Why benchmark?
A great metric in isolation is meaningless. Benchmarking puts your design next to known references so 'good' has a number. CrystalSim's Benchmarks module compares your saved designs against published silicon (Apple M4, NVIDIA H100, Intel Lunar Lake) and against research devices (Tokyo InGaOx GAA, Georgia Tech piezotronic).
Match metric to application
- AI workloads (datacenter): TOPS, perf/area, memory bandwidth. - Mobile / edge AI: TOPS/W first, then TOPS/mm². - High-performance computing: raw FLOPS, sustained perf/W under load, thermal headroom. - IoT / sensors: TOPS/W and quiescent power dominate; absolute throughput barely matters.
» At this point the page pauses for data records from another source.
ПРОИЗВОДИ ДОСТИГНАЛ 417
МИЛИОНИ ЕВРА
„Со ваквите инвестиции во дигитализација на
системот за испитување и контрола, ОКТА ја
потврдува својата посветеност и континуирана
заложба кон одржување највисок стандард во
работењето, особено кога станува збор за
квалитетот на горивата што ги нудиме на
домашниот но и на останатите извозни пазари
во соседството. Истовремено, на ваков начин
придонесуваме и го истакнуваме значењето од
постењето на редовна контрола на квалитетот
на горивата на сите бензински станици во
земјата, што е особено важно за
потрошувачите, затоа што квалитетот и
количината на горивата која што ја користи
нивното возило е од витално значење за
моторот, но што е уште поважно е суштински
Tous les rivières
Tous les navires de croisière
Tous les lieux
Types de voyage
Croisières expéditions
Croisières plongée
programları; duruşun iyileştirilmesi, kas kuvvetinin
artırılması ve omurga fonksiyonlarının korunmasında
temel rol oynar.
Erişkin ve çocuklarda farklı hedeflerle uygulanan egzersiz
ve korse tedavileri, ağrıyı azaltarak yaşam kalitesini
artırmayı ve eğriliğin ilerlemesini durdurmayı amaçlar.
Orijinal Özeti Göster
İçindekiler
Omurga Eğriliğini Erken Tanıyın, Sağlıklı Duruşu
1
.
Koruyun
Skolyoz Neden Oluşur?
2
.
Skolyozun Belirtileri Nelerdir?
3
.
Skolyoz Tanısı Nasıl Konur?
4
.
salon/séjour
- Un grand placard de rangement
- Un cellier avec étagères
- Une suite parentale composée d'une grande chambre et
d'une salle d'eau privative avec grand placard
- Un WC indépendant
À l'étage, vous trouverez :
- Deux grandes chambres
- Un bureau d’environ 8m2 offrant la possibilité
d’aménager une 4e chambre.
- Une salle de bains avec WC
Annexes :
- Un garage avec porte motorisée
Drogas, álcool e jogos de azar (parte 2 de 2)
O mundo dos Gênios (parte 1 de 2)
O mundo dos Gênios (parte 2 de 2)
Rule: define the application before opening the benchmark page. Otherwise you'll cherry-pick the metric that flatters you.
Exercise — Crystal-EM vs the world
1. Open the Chip Builder, load the Crystal-EM Hybrid template (Templates menu). 2. Run the full test suite in the Test Lab. 3. Open Benchmarks. 4. Stack your design up against Apple M4 and Tokyo InGaOx GAA. 5. Read the radar chart and table side-by-side.
Reading the result
Crystal-EM should typically win on TOPS/W (resonant gating + lower V_dd) and lose on absolute TOPS until volume manufacturing matures (low TRL + small dies). Use that pattern in your write-up: 'Crystal-EM wins where energy is the bottleneck, loses where raw throughput dominates.' That sentence is honest, defensible, and points to the next R&D step.
- Use the Benchmarks module to put your design next to real silicon.
- Match the right metric to the right application.
- Read where Crystal-EM wins and where it still loses.
- Treat benchmarks as questions, not answers.